What to produce ->
Only the lines from the first line of the data through the line containing "Figure 6. Downregulation" belong in the answer, transcribed exactly; pictures do not.

Stored data ->
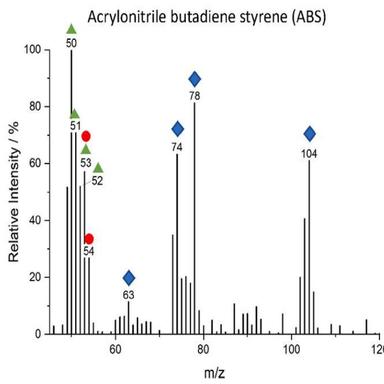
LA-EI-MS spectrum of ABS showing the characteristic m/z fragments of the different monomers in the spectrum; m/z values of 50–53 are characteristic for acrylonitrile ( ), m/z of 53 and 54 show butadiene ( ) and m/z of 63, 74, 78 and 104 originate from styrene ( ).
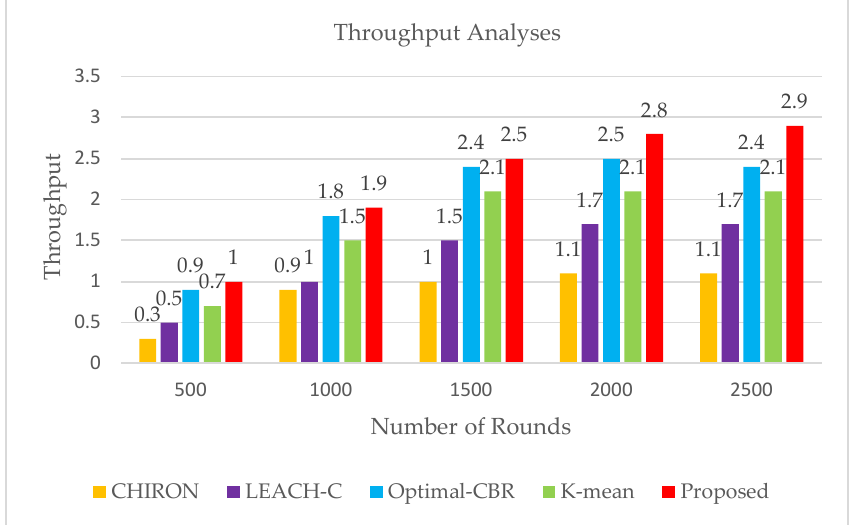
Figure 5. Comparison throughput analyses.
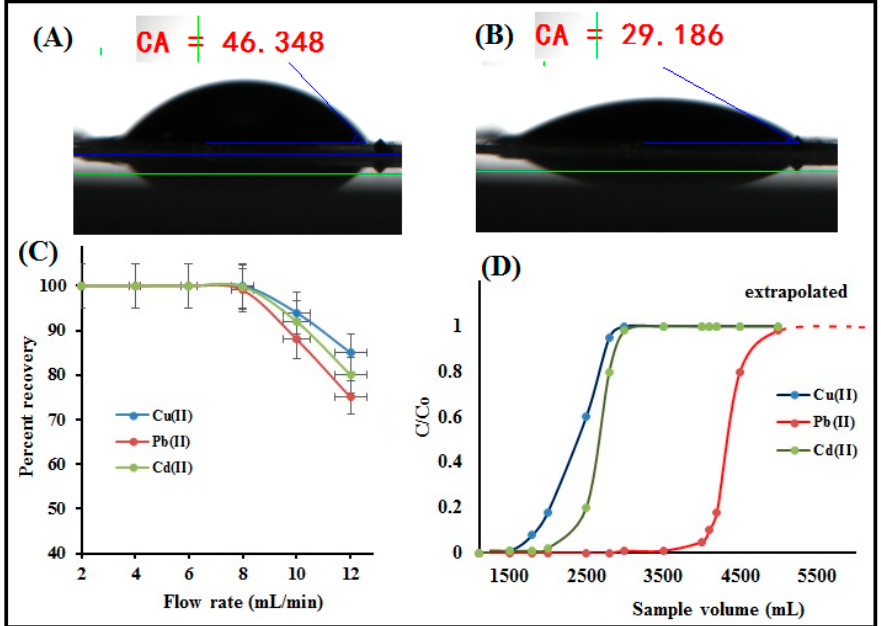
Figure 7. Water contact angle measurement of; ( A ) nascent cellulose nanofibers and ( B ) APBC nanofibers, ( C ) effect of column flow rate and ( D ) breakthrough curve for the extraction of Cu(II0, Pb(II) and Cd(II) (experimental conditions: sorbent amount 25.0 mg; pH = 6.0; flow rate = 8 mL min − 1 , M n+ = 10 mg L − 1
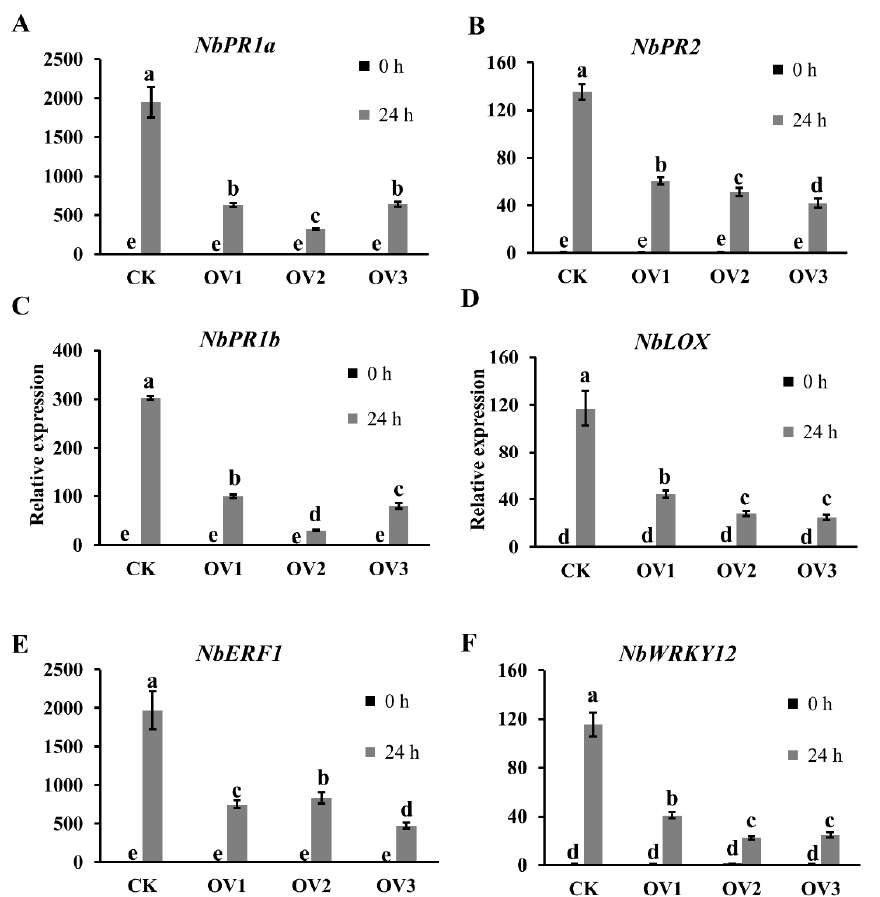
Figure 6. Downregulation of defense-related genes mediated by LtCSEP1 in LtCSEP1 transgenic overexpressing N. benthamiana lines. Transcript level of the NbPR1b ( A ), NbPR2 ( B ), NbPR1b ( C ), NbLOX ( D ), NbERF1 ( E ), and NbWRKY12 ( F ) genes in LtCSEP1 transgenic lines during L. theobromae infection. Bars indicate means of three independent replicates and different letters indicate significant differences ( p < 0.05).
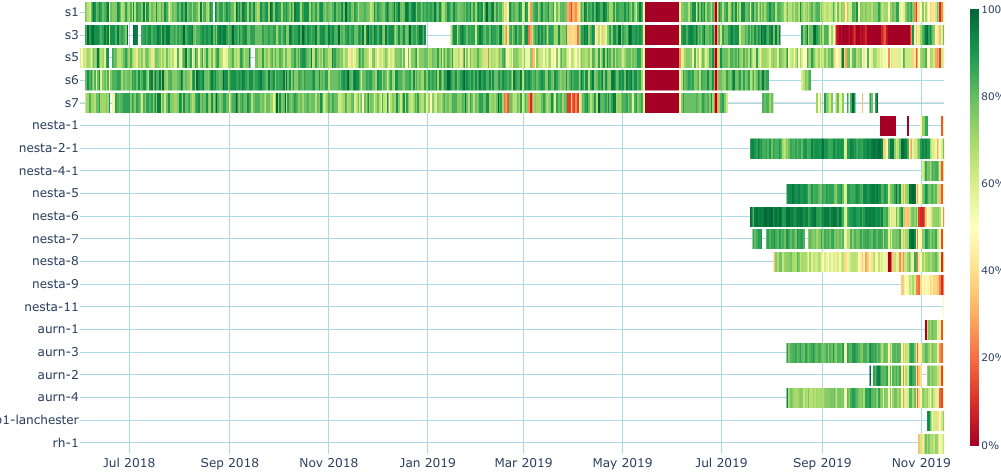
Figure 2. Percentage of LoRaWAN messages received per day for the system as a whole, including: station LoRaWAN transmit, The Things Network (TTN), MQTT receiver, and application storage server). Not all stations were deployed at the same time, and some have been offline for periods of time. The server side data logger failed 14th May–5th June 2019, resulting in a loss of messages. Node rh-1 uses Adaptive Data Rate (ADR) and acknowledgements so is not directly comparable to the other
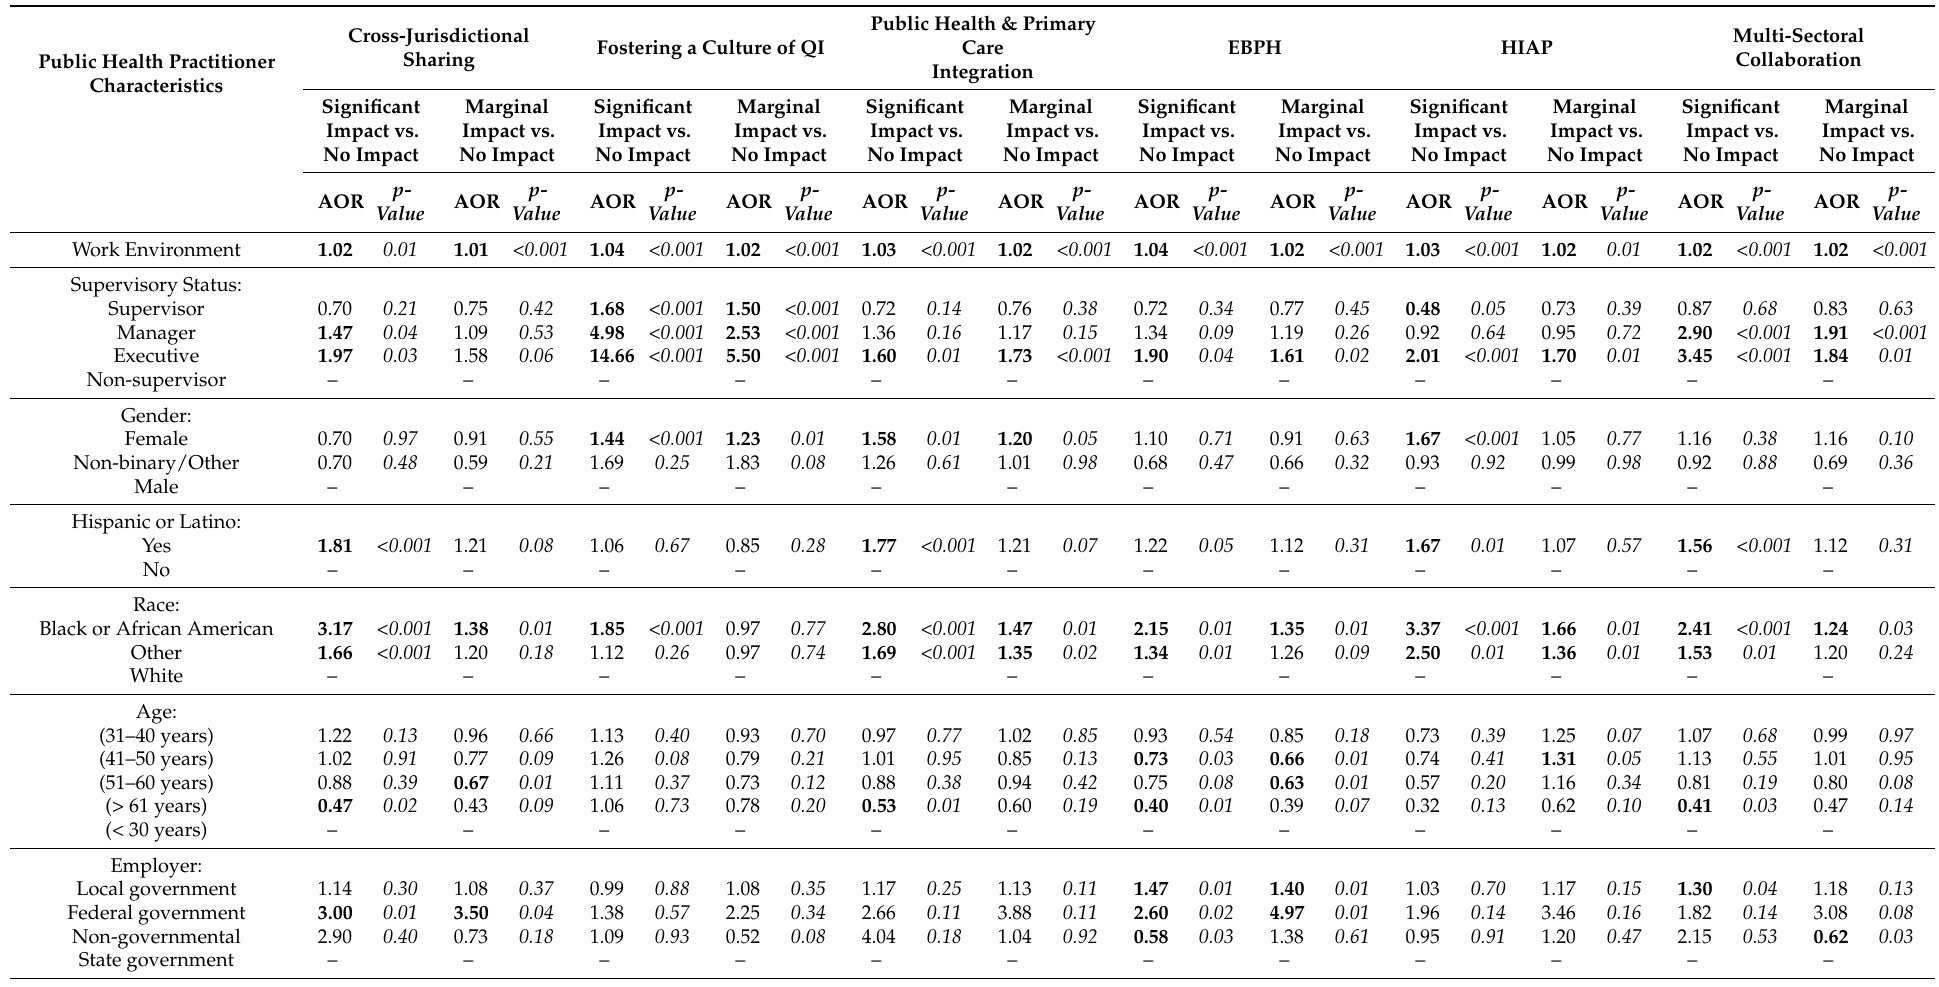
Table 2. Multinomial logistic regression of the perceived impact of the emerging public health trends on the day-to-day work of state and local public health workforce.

Response for this exercise ->
LA-EI-MS spectrum of ABS showing the characteristic m/z fragments of the different monomers in the spectrum; m/z values of 50–53 are characteristic for acrylonitrile ( ), m/z of 53 and 54 show butadiene ( ) and m/z of 63, 74, 78 and 104 originate from styrene ( ).
Figure 5. Comparison throughput analyses.
Figure 7. Water contact angle measurement of; ( A ) nascent cellulose nanofibers and ( B ) APBC nanofibers, ( C ) effect of column flow rate and ( D ) breakthrough curve for the extraction of Cu(II0, Pb(II) and Cd(II) (experimental conditions: sorbent amount 25.0 mg; pH = 6.0; flow rate = 8 mL min − 1 , M n+ = 10 mg L − 1
Figure 6. Downregulation of defense-related genes mediated by LtCSEP1 in LtCSEP1 transgenic overexpressing N. benthamiana lines. Transcript level of the NbPR1b ( A ), NbPR2 ( B ), NbPR1b ( C ), NbLOX ( D ), NbERF1 ( E ), and NbWRKY12 ( F ) genes in LtCSEP1 transgenic lines during L. theobromae infection. Bars indicate means of three independent replicates and different letters indicate significant differences ( p < 0.05).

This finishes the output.